Indeed, so it's f_i etc and using fi for that and foo_bar_whatever for other ligatures makes no sense ... tounicode logic depends on conventions like the _ as ligature separator.

In the TeX Gyre Math fonts we also have used the new-style
ligature names.

Two questions:

1. What about using Type 1 fonts for "compatibility purposes"?
It seems to us taht it could be the simplest "patch", provided
the font rendering engines are able to handle conveniently
"obsolete" Type 1 fonts.

2. Does it make really sense to make a step
backward and revert to the old-style names in the OTF
TeX Gyre fonts (including TeX Gyre Math)? It is feasible,
but we are rather reluctant to introduce such a change,
as it is likely to cause fuss among TeX Gyre users.

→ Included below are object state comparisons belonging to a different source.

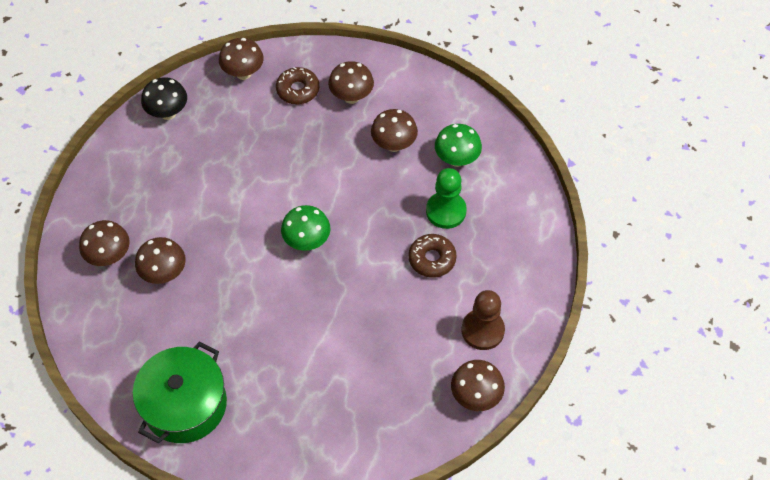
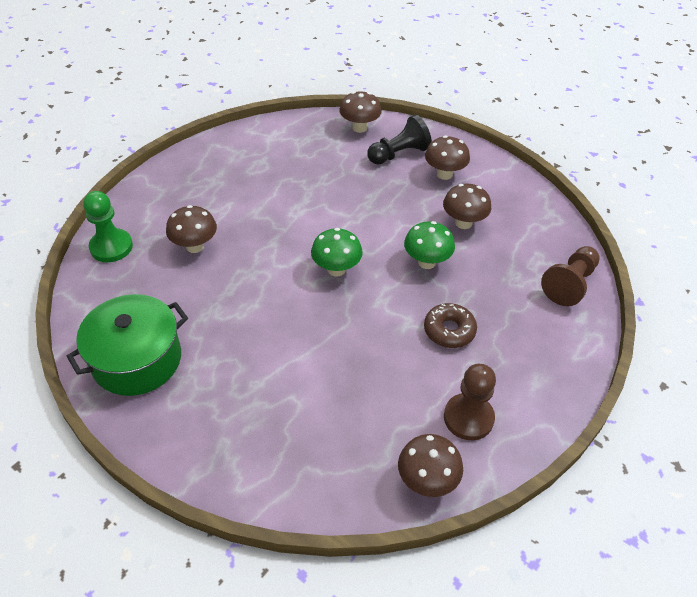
camera: 25 degrees right, 10 degrees down
brown mushroom [79,220,130,266] -> none
black mushroom [141,77,187,120] -> none
brown donut [276,67,319,105] -> black pawn [367,115,432,165]
green pawn [426,168,467,229] -> green pawn moved to [83,191,133,262]
green mushroom [435,124,482,167] -> green mushroom moved to [404,221,455,269]
none -> brown pawn [541,246,600,306]

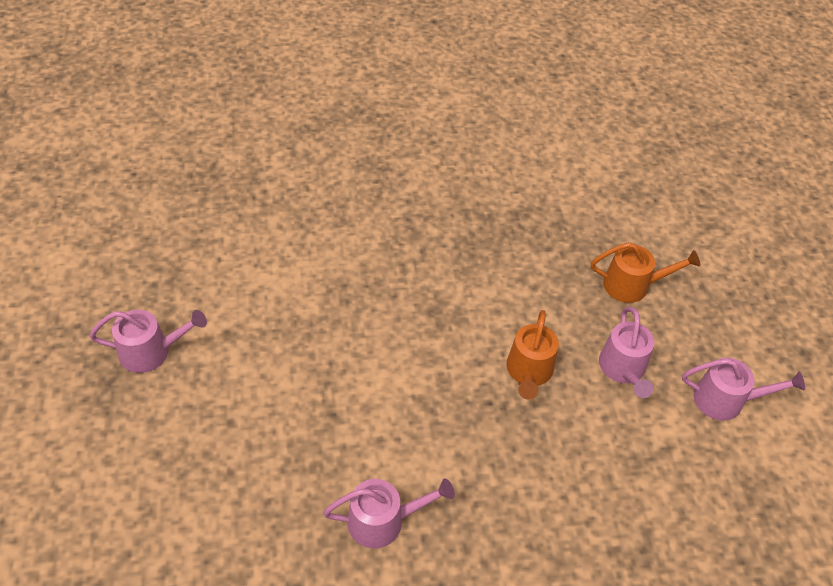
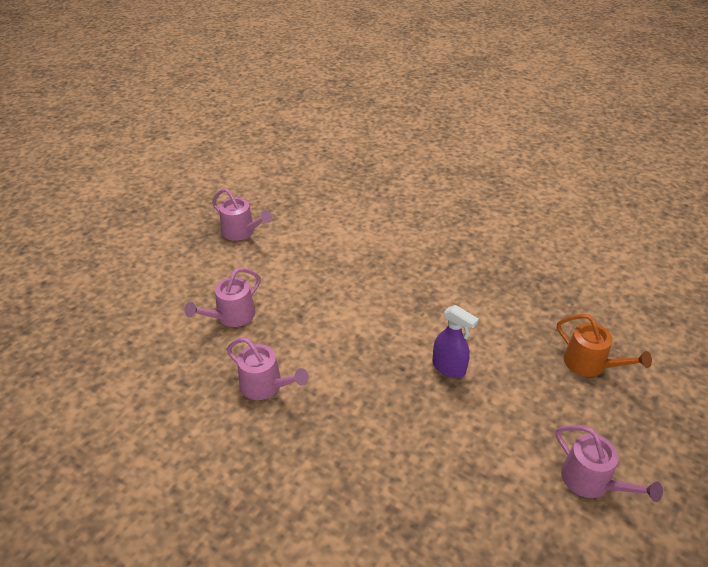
camera: 45 degrees right, 10 degrees down
orange watering can [506,310,559,400] -> purple spray bottle [432,305,479,378]
pink watering can [599,307,654,398] -> pink watering can moved to [184,268,261,327]

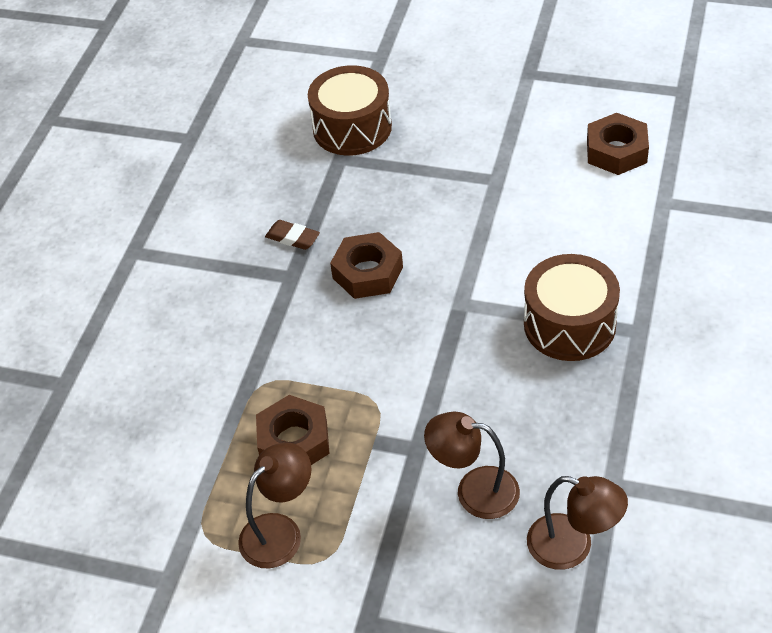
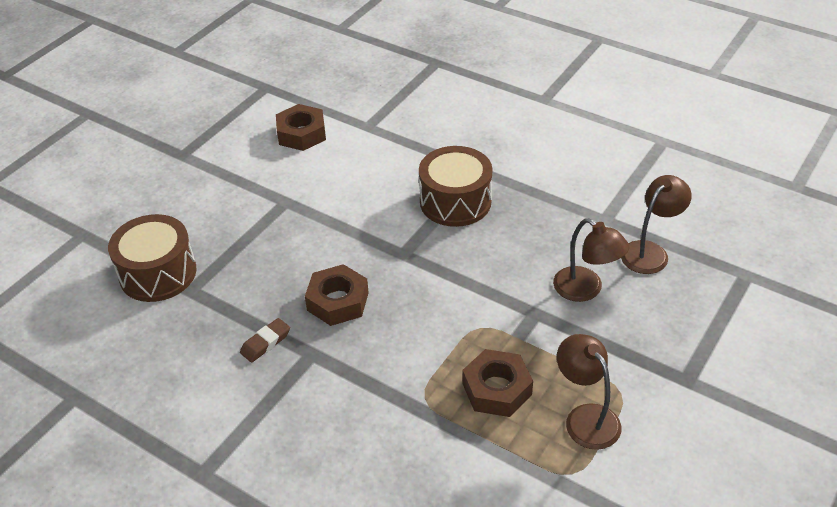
camera: 75 degrees left, 5 degrees down
brown lamp [424,411,520,519] -> brown lamp turned 75 degrees counterclockwise [553,218,630,302]

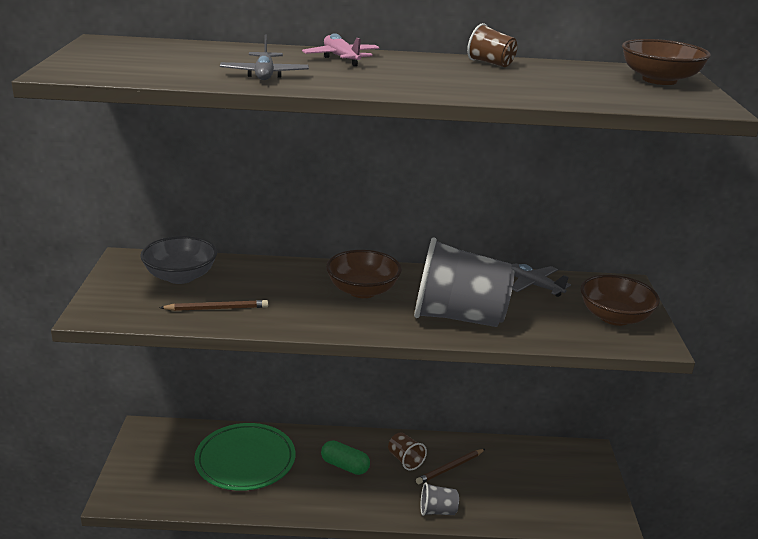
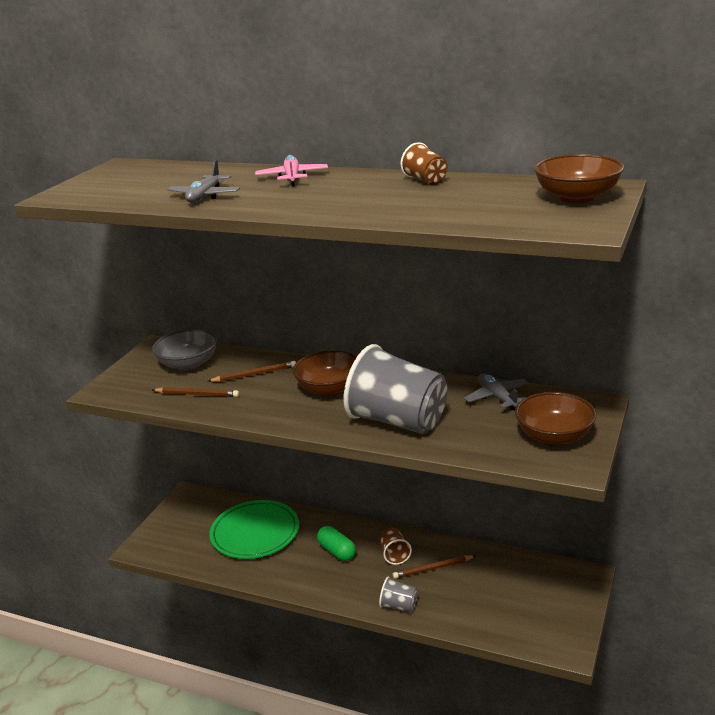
camera: 25 degrees right, 0 degrees up
none -> brown pencil [208,361,296,382]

It makes no sense ... if poppler does something with glyphnames (and i'm not sure why it would) it should deal with it properly and recognize "u", "uni", "index", numbers, "_", "." ... as classifiers and separators.

Dealing with inconsistencies in unicode and fonts is already a pain and adding more confusion makes no sense.

btw, If I grep my afm files for f_f and f_l I get lots of hits on linotype fonts like palatino-nova, aldus-nova, palatinosans* so there are type one fonts out there that use _ too.